(Bloomberg News) Companies in the U.S. unexpectedly cut jobs in September, data from a private report based on payrolls showed today.
Employment decreased by 39,000, the biggest drop since January, after a revised 10,000 rise in August, according to figures from ADP Employer Services. The median estimate of 37 economists surveyed by Bloomberg News called for a 20,000 gain. Forecasts ranged from a decline of 44,000 to a 75,000 increase.
A loss of jobs raises the risk that consumer spending, the largest part of the economy, will retrench and halt the recovery. A Labor Department report in two days will show companies added 75,000 workers last month, economists project.
"It's more evidence of a lousy labor market," said Joshua Shapiro, chief U.S. economist at Maria Fiorini Ramirez Inc. in New York. "Here we are, 18 months into a recovery and we're not doing much on the job front. Until we digest the excesses built up over decades, you're not going to see sustained gains in jobs or the overall economy."

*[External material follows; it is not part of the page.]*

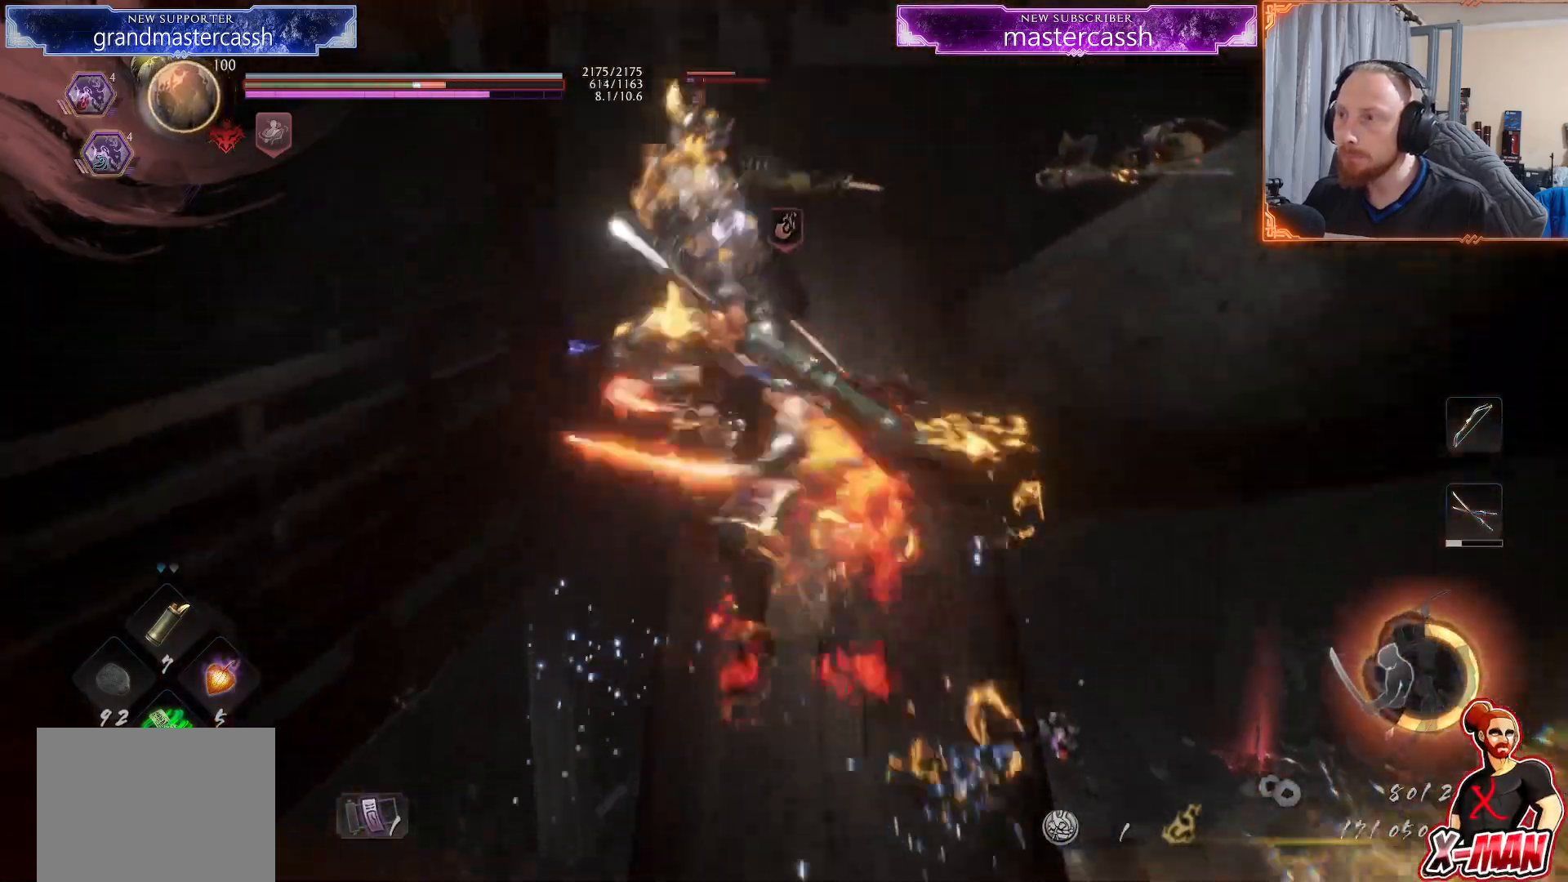
{"dt_ms": 500, "buttons": [], "left_stick": "center", "right_stick": "center", "events": [[233, "TRIANGLE", "down"], [283, "TRIANGLE", "up"], [383, "TRIANGLE", "down"], [483, "TRIANGLE", "up"]]}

Most stocks dropped and Treasury securities rose as the report raised concern over the outlook for employment. The Standard & Poor's 500 Index fell 0.1 percent to 1,159.97 at the 4 p.m. close in New York. The yield on the benchmark 10-year Treasury note, which moves inversely to prices, dropped to 2.39 percent from 2.47 percent late yesterday.
Over the previous six reports, ADP's initial figures were closest to the Labor Department's first estimate of private payrolls in May, when it overestimated the gain in jobs by 14,000. The estimate was least accurate in April, when it underestimated the employment gain by 199,000.
ADP's initial August estimate showed a 10,000 drop in private employment compared with the government's estimate of a 67,000 increase.
"This is a disappointing result," Joel Prakken, chairman of St. Louis-based Macroeconomic Advisers LLC, which produces the figures with ADP, said of today's figures on a conference call with reporters. "It's going to be a while before employment really perks up."
High unemployment, public debt and fragile banking systems pose risks to global prosperity, according to a report today from the International Monetary Fund, which urged policy makers to take bolder steps to assure a sustained recovery.